*DESCRIPTION OF THE TASK*: Render the records starting at the one containing "Field: Pressure. Transcribe" and ending at the one containing "Entry: 0.375" as a two-column CSV with the columns instruction and value, one row per record, each in a single quoted field with line breaks replaced by spaces. Omit the pictures and include nothing beyond these records.

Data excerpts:

· · · · · · ·

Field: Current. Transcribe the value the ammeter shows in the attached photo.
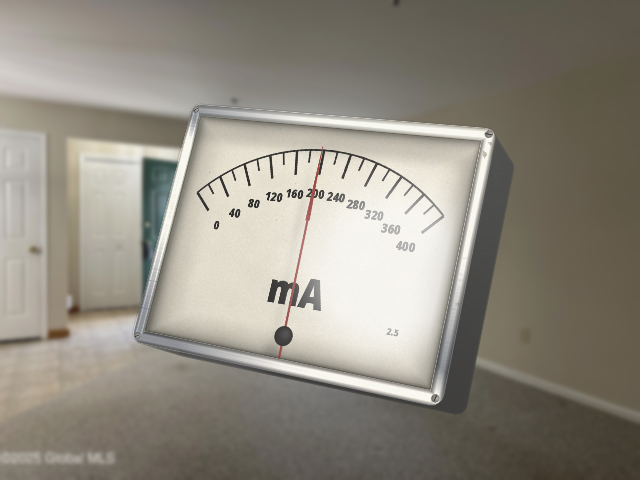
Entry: 200 mA
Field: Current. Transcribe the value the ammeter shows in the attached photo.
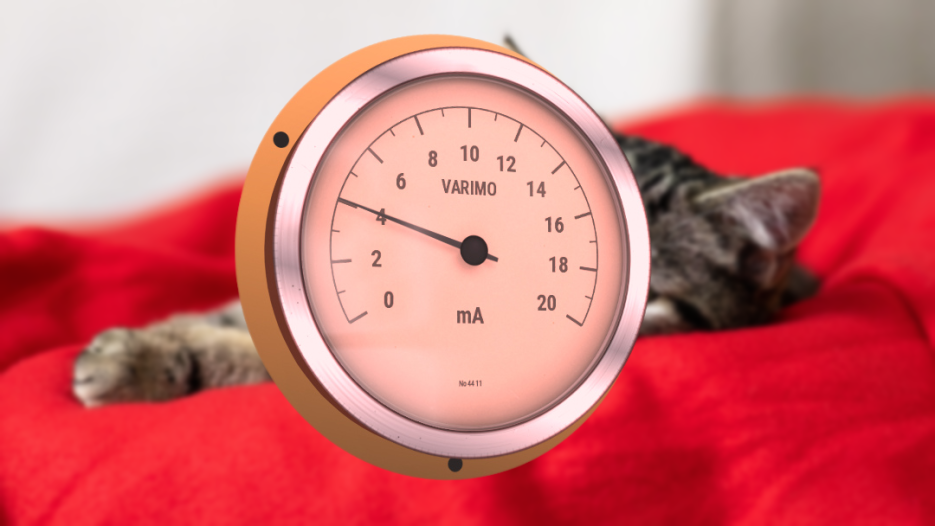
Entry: 4 mA
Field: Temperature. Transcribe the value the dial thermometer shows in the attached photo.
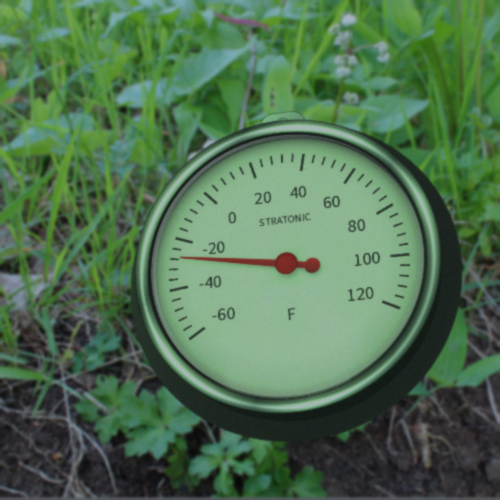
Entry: -28 °F
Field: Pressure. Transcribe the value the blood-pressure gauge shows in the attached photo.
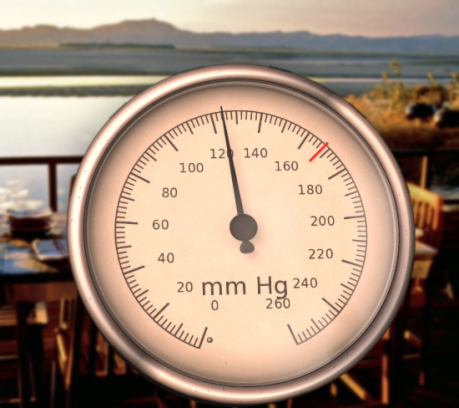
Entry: 124 mmHg
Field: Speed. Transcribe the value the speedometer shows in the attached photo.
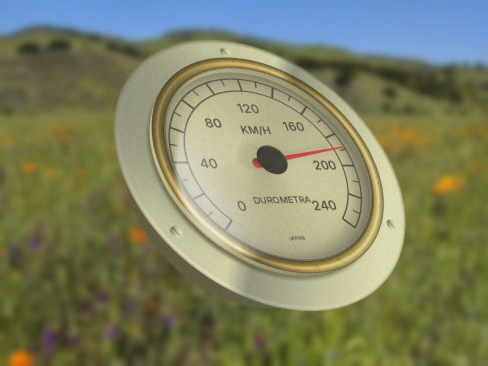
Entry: 190 km/h
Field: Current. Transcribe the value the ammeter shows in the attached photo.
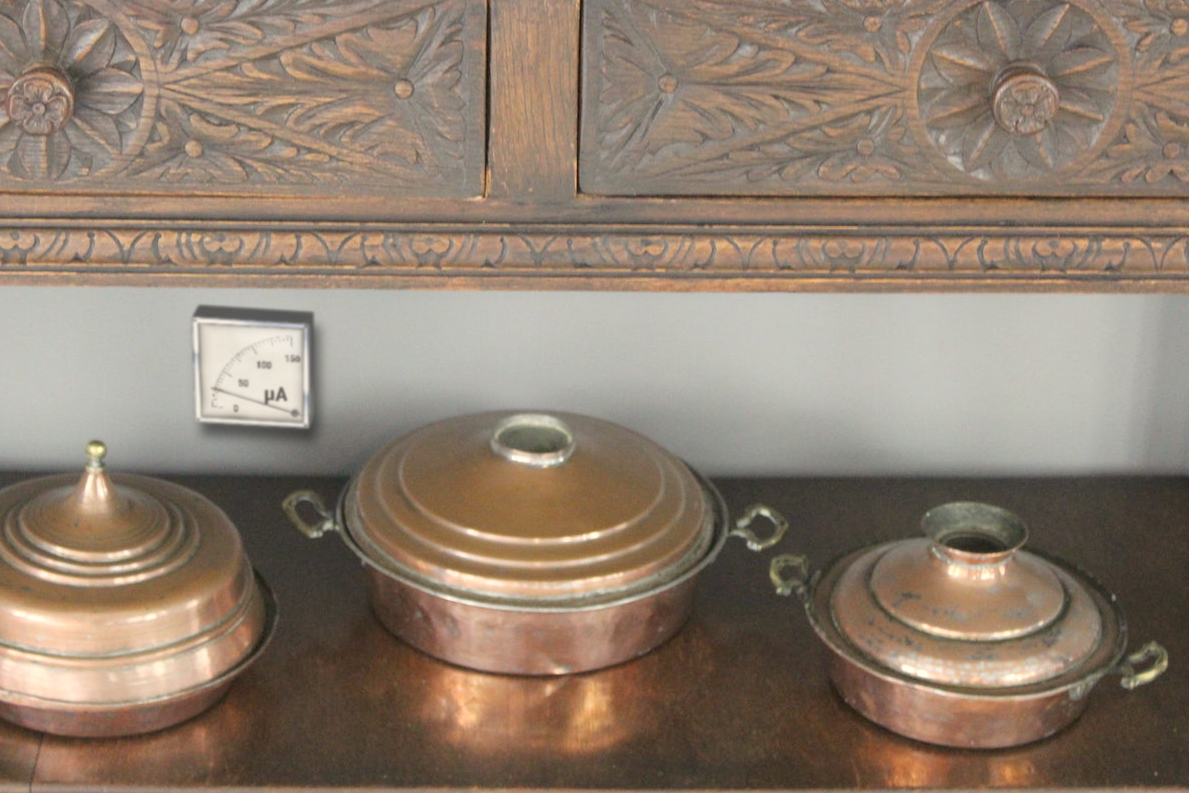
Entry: 25 µA
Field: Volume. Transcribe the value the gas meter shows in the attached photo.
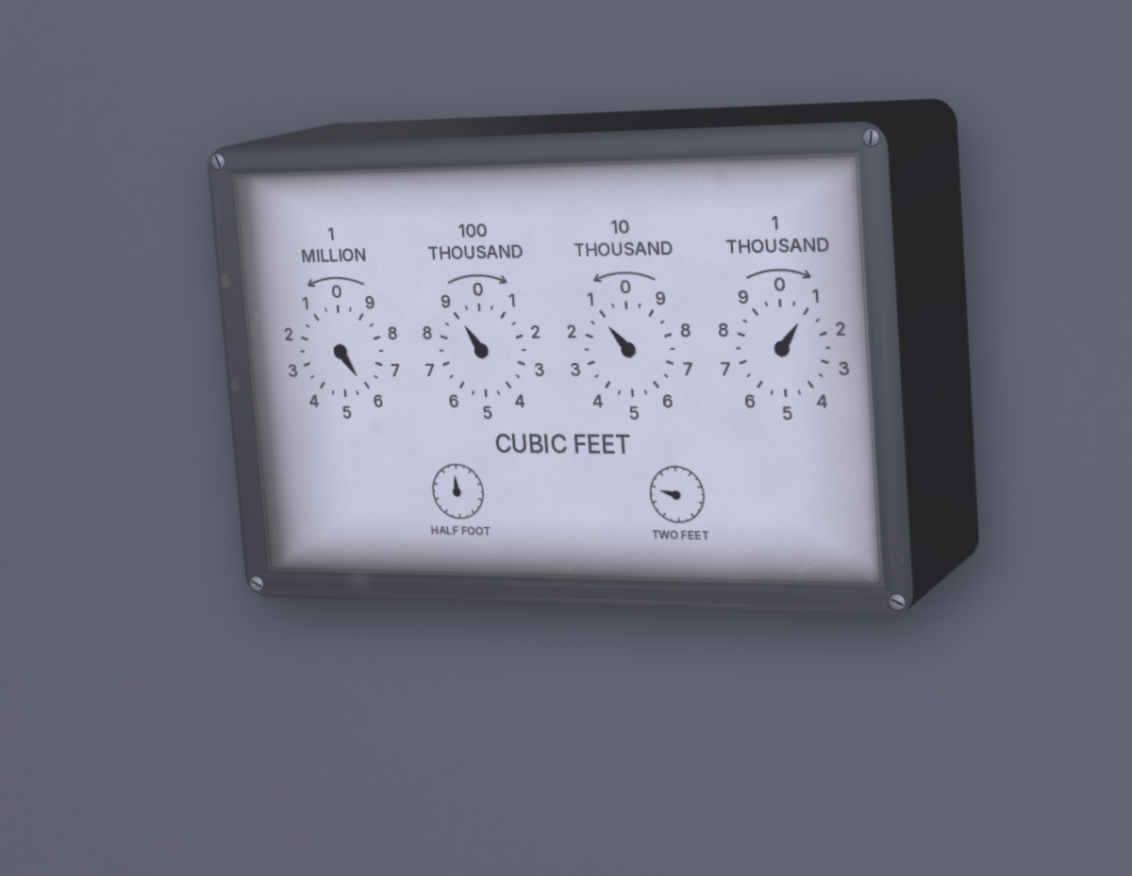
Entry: 591100 ft³
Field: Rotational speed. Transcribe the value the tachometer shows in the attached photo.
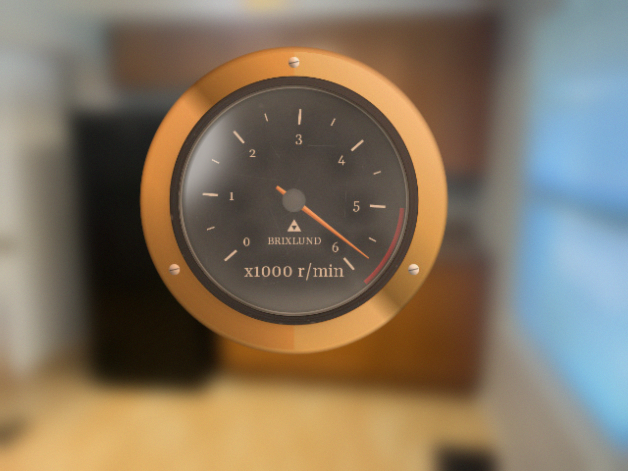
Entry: 5750 rpm
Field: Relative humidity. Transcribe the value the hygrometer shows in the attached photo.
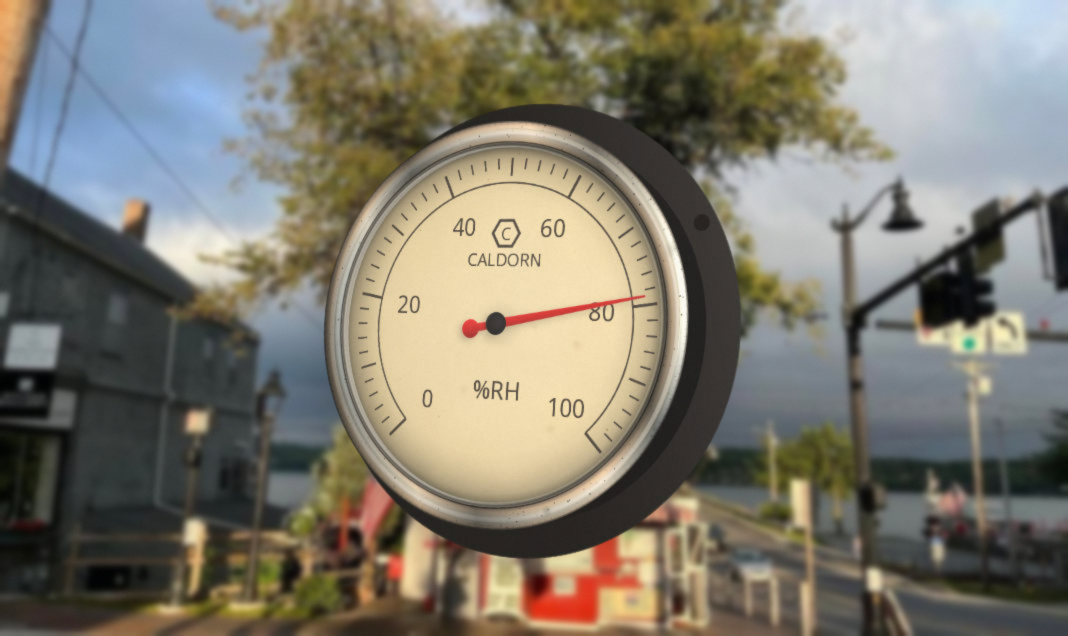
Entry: 79 %
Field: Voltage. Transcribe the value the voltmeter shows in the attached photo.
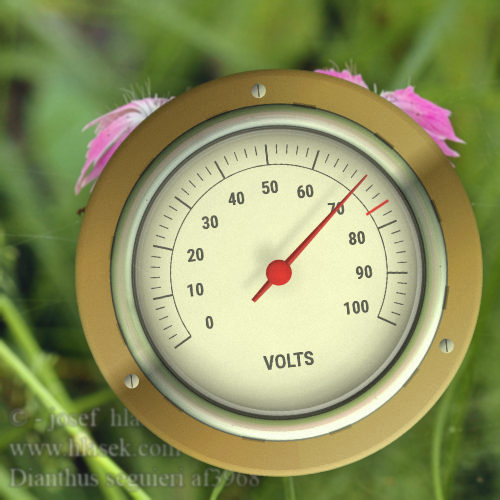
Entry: 70 V
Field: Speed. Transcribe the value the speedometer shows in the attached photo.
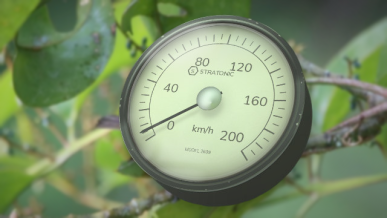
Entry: 5 km/h
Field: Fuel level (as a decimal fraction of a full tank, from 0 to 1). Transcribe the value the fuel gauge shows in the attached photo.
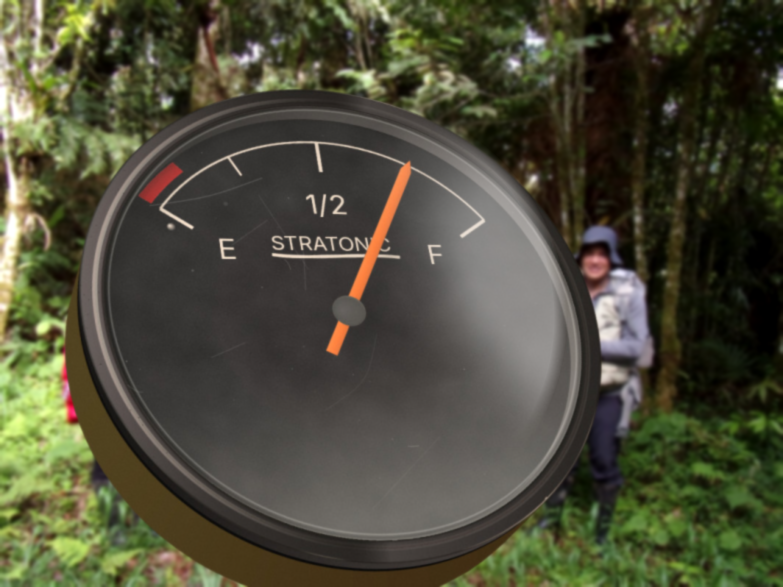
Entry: 0.75
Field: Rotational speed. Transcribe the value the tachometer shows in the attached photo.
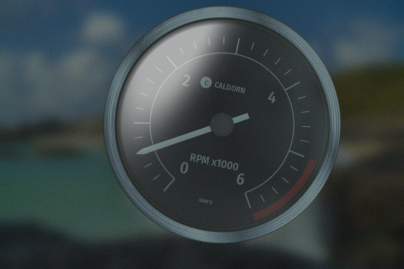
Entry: 600 rpm
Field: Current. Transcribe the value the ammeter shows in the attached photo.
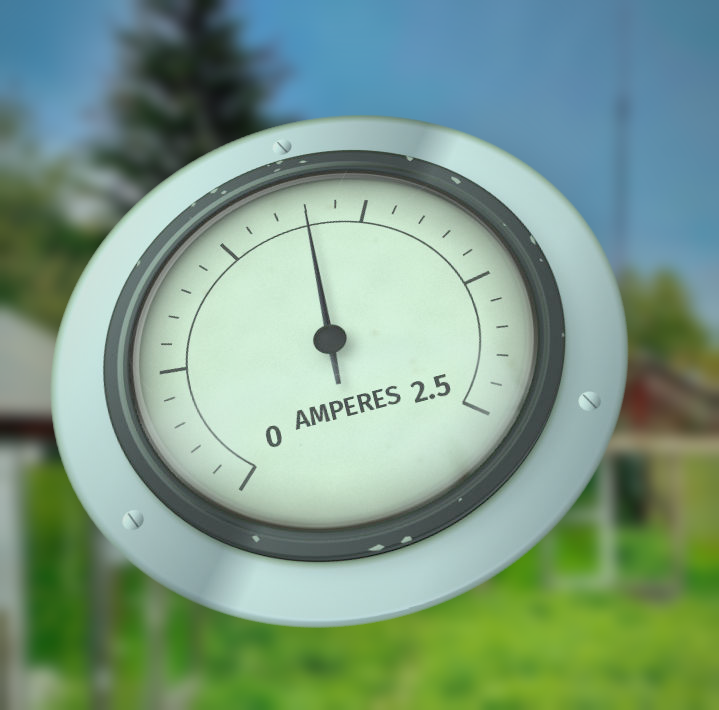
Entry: 1.3 A
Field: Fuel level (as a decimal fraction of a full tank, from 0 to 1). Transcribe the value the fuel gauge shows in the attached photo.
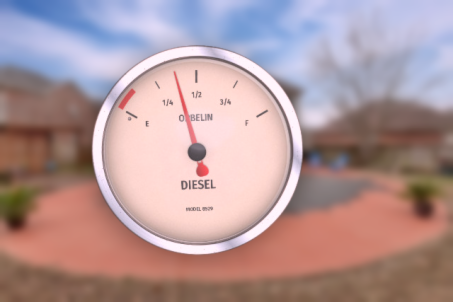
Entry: 0.375
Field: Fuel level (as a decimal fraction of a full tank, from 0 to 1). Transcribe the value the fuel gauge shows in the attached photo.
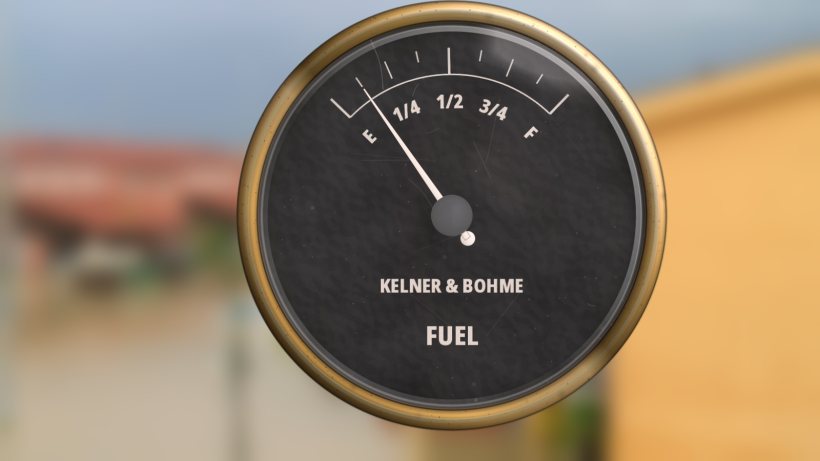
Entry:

· · · · · · ·

*EXERCISE ANSWER*:
instruction,value
"Field: Pressure. Transcribe the value the blood-pressure gauge shows in the attached photo. Entry:","124 mmHg"
"Field: Speed. Transcribe the value the speedometer shows in the attached photo. Entry:","190 km/h"
"Field: Current. Transcribe the value the ammeter shows in the attached photo. Entry:","25 µA"
"Field: Volume. Transcribe the value the gas meter shows in the attached photo. Entry:","591100 ft³"
"Field: Rotational speed. Transcribe the value the tachometer shows in the attached photo. Entry:","5750 rpm"
"Field: Relative humidity. Transcribe the value the hygrometer shows in the attached photo. Entry:","79 %"
"Field: Voltage. Transcribe the value the voltmeter shows in the attached photo. Entry:","70 V"
"Field: Speed. Transcribe the value the speedometer shows in the attached photo. Entry:","5 km/h"
"Field: Fuel level (as a decimal fraction of a full tank, from 0 to 1). Transcribe the value the fuel gauge shows in the attached photo. Entry:","0.75"
"Field: Rotational speed. Transcribe the value the tachometer shows in the attached photo. Entry:","600 rpm"
"Field: Current. Transcribe the value the ammeter shows in the attached photo. Entry:","1.3 A"
"Field: Fuel level (as a decimal fraction of a full tank, from 0 to 1). Transcribe the value the fuel gauge shows in the attached photo. Entry:","0.375"